How to Be a Friend to Someone with Cancer

two girls, one with cancerYou’re trying to be supportive to your friend with cancer. But are you? Sometimes, even when we have the best intentions, we may hit a sour note.

The women our team sees every day have gone through tremendous challenges to overcome cancer, and are incredibly inspirational to us all. We often have the opportunity to meet their support systems—the loved ones who have been by their side throughout the journey.

There isn’t a defined guidebook about how to talk to your friend or family member battling cancer.  So we came up with a few things to keep in mind when trying to support your loved one:

Minimalizing

When a friend tells you they have cancer, you may think you’re being helpful by saying, “It could be a worse type of cancer” or “Don’t worry; everything will be fine” or “You don’t even look sick.” Although you’re trying to be helpful and positive, you don’t know how they’re feeling inside. They may be having a really bad day, and these comments may unknowingly make them feel minimized.

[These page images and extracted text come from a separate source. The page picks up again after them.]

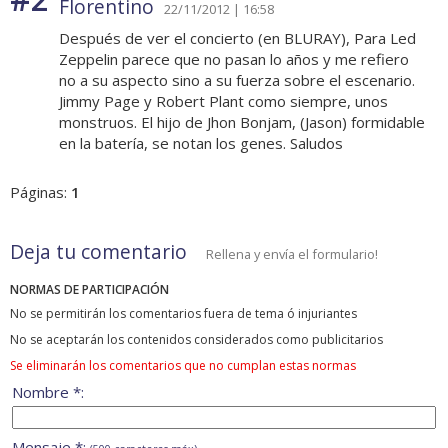
Florentino
22/11/2012 | 16:58
Después de ver el concierto (en BLURAY), Para Led
Zeppelin parece que no pasan lo años y me refiero
no a su aspecto sino a su fuerza sobre el escenario.
Jimmy Page y Robert Plant como siempre, unos
monstruos. El hijo de Jhon Bonjam, (Jason) formidable
en la batería, se notan los genes. Saludos
Páginas:
1
Deja tu comentario
Rellena y envía el formulario!
NORMAS DE PARTICIPACIÓN
No se permitirán los comentarios fuera de tema ó injuriantes
No se aceptarán los contenidos considerados como publicitarios
Se eliminarán los comentarios que no cumplan estas normas
Nombre *:
Mensaje *:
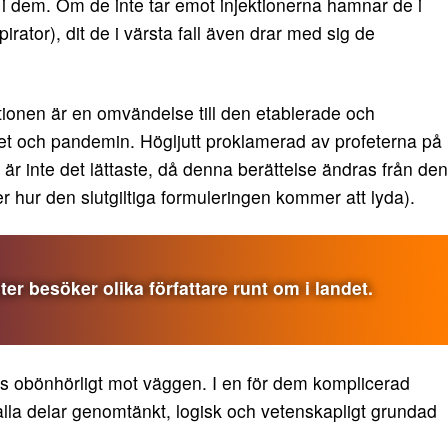
 i dem. Om de inte tar emot injektionerna hamnar de i
rator), dit de i värsta fall även drar med sig de
ionen är en omvändelse till den etablerade och
 och pandemin. Högljutt proklamerad av profeterna på
r inte det lättaste, då denna berättelse ändras från den
er hur den slutgiltiga formuleringen kommer att lyda).
r besöker olika författare runt om i landet.
s obönhörligt mot väggen. I en för dem komplicerad
i alla delar genomtänkt, logisk och vetenskapligt grundad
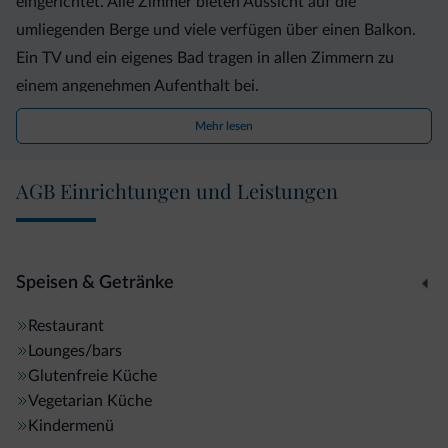
eingerichtet. Alle Zimmer bieten Aussicht auf die
umliegenden Berge und viele verfügen über einen Balkon.
Ein TV und ein eigenes Bad tragen in allen Zimmern zu
einem angenehmen Aufenthalt bei.
Mehr lesen
Das Frühstücksbuffet umfasst süße und herzhafte Speisen
wie hausgemachte Marmeladen, Eier, Wurst und Käse. Im
AGB Einrichtungen und Leistungen
Restaurant können Sie Ihre Speisen sowohl à la carte als
auch vom Buffet wählen. Das Restaurant ist zum Mittag-
und Abendessen geöffnet.
Speisen & Getränke
Die hoteleigene Cocktailbar ist bis Mitternacht geöffnet
Restaurant
und in der gemütlichen Bibliothek finden Sie eine kleine
Lounges/bars
Auswahl an Büchern und einen Kamin.
Glutenfreie Küche
Vegetarian Küche
Ein kostenloser, öffentlicher Skibus hält nur 10 m entfernt
Kindermenü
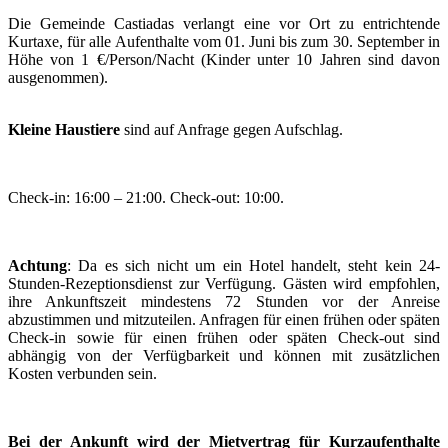
Die Gemeinde Castiadas verlangt eine vor Ort zu entrichtende
Kurtaxe, für alle Aufenthalte vom 01. Juni bis zum 30. September in
Höhe von 1 €/Person/Nacht (Kinder unter 10 Jahren sind davon
ausgenommen).
Kleine Haustiere
sind auf Anfrage gegen Aufschlag.
Check-in: 16:00 – 21:00. Check-out: 10:00.
Achtung
: Da es sich nicht um ein Hotel handelt, steht kein 24-
Stunden-Rezeptionsdienst zur Verfügung. Gästen wird empfohlen,
ihre Ankunftszeit mindestens 72 Stunden vor der Anreise
abzustimmen und mitzuteilen. Anfragen für einen frühen oder späten
Check-in sowie für einen frühen oder späten Check-out sind
abhängig von der Verfügbarkeit und können mit zusätzlichen
Kosten verbunden sein.
Bei der Ankunft wird der Mietvertrag für Kurzaufenthalte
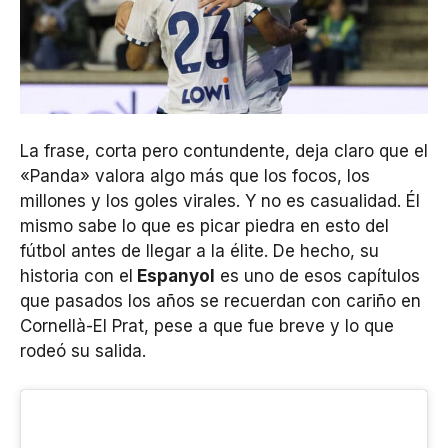
La frase, corta pero contundente, deja claro que el
«Panda» valora algo más que los focos, los
millones y los goles virales. Y no es casualidad. Él
mismo sabe lo que es picar piedra en esto del
fútbol antes de llegar a la élite. De hecho, su
historia con el
Espanyol
es uno de esos capítulos
que pasados los años se recuerdan con cariño en
Cornellà-El Prat, pese a que fue breve y lo que
rodeó su salida.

What to do instead: Sometimes, it’s just best to listen. If they’re willing to share their feelings, let them express how they’re feeling.

Offering to Help

Someone dealing with cancer has a TON on his or her plate. They are likely hearing a lot of “Let us know if you need anything at all.”

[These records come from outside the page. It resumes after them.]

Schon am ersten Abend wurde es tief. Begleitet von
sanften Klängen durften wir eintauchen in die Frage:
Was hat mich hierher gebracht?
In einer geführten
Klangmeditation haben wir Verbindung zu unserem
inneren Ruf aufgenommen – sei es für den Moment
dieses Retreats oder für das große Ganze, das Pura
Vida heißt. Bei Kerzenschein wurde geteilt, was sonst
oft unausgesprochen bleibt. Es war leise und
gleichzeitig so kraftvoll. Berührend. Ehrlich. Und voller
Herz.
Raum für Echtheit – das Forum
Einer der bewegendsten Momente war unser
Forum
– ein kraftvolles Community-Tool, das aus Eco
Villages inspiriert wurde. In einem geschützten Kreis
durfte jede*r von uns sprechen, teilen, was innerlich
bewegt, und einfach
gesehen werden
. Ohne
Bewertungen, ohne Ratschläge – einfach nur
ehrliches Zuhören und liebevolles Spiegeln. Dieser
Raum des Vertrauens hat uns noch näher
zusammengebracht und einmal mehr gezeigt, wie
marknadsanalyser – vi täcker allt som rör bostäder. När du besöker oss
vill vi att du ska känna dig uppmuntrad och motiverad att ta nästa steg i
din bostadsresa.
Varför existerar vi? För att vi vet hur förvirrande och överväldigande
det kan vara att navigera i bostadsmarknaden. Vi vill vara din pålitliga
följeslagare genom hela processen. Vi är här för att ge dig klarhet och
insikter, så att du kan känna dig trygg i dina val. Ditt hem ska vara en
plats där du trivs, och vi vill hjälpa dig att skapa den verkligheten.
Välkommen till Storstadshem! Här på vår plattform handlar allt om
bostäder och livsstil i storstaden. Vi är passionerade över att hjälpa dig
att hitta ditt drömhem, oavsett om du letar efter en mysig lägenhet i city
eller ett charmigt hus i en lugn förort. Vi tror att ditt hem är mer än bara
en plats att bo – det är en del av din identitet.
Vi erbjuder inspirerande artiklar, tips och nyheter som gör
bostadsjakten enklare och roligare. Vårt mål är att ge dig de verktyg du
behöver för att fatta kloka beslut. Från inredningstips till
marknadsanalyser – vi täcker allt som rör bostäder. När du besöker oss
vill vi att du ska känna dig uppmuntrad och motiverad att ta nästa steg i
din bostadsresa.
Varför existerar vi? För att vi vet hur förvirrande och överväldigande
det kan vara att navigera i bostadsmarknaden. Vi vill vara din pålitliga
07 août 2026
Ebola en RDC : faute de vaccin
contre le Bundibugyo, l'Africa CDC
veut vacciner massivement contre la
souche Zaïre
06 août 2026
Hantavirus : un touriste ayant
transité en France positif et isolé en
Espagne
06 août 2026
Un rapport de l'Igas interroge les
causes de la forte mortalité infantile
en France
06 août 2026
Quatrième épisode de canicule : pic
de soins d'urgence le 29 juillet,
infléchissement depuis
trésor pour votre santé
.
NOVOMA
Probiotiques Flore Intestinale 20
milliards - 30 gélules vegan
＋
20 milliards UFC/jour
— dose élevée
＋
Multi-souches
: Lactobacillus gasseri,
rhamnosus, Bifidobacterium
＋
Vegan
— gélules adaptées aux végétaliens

While intentions to help are good, remember that your loved one might have so much going on that he or she doesn’t know where to begin to ask for help. Or, they may be too embarrassed to ask for help when they need it.

How do you help? Just do it. If you’re at the grocery, give your friend a call and ask what they need or just pick up some essentials. Or if you do ask, get specific. Offer to pick up the kids from school or bring them to their after-school activities. These small generosities can help relieve a lot of stress.

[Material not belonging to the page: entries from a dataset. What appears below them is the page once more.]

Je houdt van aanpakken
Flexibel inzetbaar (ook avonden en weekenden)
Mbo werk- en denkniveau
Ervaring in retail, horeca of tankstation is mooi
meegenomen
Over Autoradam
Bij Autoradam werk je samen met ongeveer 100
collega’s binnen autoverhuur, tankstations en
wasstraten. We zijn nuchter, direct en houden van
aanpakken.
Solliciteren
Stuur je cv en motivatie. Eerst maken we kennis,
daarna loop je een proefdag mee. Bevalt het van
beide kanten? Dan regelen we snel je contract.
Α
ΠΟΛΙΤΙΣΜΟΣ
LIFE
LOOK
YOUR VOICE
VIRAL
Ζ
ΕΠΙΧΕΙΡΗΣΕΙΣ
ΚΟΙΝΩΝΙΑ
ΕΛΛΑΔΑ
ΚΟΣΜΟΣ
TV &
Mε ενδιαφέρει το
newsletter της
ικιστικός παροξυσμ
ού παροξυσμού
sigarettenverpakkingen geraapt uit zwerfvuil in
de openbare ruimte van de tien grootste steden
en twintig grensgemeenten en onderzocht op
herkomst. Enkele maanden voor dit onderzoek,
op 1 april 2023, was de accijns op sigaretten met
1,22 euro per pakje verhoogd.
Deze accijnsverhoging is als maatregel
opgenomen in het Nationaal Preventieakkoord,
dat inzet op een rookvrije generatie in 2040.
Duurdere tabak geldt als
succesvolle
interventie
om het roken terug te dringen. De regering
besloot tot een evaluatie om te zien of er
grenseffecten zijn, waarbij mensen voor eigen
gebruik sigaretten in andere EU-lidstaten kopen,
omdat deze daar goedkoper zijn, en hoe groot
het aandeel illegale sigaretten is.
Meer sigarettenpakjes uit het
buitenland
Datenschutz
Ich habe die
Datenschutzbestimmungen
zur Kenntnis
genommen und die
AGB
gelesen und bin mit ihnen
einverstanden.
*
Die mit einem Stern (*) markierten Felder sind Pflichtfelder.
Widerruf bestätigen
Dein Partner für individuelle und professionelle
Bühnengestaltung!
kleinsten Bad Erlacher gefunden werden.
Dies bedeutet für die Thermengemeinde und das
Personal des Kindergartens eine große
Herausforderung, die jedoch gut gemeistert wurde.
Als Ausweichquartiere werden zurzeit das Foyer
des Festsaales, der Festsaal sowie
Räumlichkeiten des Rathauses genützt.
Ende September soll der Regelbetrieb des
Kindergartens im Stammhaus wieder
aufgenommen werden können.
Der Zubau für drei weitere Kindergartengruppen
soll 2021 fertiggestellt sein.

Don’t Bring Up Insecurities

Women often feel their hair and breasts define their femininity. Asking questions such as “Are you going to lose your hair?” might stir up feelings unknowingly. Also, making jokes such as “I wish my insurance paid for a boob job” may not lighten the mood as much as you’d think. They’re fighting cancer. Not getting plastic surgery. 

What to do instead: This isn’t to say you can’t joke around—but maybe let your friend take the lead! And, above all, if you notice your friend is looking spectacular, be sure to mention it.